TASK DIRECTIONS:
Gather every line below that contains the string "important" and copy each one in full. Treat uppercase and lowercase as different.

DATA SUPPLIED:
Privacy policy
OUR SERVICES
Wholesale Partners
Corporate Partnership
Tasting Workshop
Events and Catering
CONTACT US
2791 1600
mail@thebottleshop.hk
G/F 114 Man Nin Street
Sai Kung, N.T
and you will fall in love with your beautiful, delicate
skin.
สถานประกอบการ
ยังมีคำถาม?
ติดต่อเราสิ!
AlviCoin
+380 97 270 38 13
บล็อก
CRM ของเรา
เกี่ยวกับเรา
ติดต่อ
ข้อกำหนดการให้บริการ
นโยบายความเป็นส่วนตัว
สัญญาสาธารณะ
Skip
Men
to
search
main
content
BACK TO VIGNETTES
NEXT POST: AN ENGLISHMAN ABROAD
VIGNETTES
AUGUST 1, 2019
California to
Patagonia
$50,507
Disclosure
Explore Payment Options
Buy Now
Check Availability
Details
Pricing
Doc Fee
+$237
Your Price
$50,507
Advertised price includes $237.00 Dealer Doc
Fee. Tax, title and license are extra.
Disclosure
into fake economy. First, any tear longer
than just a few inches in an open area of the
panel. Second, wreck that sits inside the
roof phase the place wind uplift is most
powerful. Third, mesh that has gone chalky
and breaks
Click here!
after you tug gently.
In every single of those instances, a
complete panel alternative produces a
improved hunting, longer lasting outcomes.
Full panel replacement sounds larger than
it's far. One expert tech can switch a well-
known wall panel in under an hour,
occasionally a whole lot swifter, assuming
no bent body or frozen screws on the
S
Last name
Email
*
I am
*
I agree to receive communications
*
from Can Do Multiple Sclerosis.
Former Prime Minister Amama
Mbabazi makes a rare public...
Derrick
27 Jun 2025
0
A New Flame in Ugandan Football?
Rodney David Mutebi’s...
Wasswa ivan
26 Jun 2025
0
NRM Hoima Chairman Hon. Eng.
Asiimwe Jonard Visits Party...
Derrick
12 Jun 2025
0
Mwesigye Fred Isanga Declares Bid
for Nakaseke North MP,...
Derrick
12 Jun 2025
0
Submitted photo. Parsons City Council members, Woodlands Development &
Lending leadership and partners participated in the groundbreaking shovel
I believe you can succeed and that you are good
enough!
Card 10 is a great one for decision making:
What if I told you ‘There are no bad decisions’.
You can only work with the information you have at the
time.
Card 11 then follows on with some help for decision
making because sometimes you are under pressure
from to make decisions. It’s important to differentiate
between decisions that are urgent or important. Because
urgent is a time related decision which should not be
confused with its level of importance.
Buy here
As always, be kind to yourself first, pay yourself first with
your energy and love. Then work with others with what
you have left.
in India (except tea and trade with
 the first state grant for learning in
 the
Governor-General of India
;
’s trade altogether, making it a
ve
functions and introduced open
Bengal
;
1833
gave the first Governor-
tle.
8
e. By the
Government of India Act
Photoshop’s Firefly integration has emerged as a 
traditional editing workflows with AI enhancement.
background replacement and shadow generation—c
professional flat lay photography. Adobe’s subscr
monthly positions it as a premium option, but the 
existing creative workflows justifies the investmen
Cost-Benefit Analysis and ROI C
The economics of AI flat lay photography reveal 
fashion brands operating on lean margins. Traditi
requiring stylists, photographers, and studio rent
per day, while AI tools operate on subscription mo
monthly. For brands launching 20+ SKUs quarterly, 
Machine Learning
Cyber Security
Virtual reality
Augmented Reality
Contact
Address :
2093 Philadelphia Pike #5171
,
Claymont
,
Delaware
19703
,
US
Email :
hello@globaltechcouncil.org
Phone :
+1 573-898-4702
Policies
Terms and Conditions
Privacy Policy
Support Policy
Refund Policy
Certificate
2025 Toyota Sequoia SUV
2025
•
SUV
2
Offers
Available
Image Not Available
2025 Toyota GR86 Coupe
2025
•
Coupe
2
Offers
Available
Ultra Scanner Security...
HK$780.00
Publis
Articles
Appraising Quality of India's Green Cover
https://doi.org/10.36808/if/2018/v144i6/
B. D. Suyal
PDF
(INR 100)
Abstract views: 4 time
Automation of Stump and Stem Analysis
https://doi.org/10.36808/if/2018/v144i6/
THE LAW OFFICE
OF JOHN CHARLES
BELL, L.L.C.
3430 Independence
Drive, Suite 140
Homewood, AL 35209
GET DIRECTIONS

PROBLEM SOLUTION:
from to make decisions. It’s important to differentiate
between decisions that are urgent or important. Because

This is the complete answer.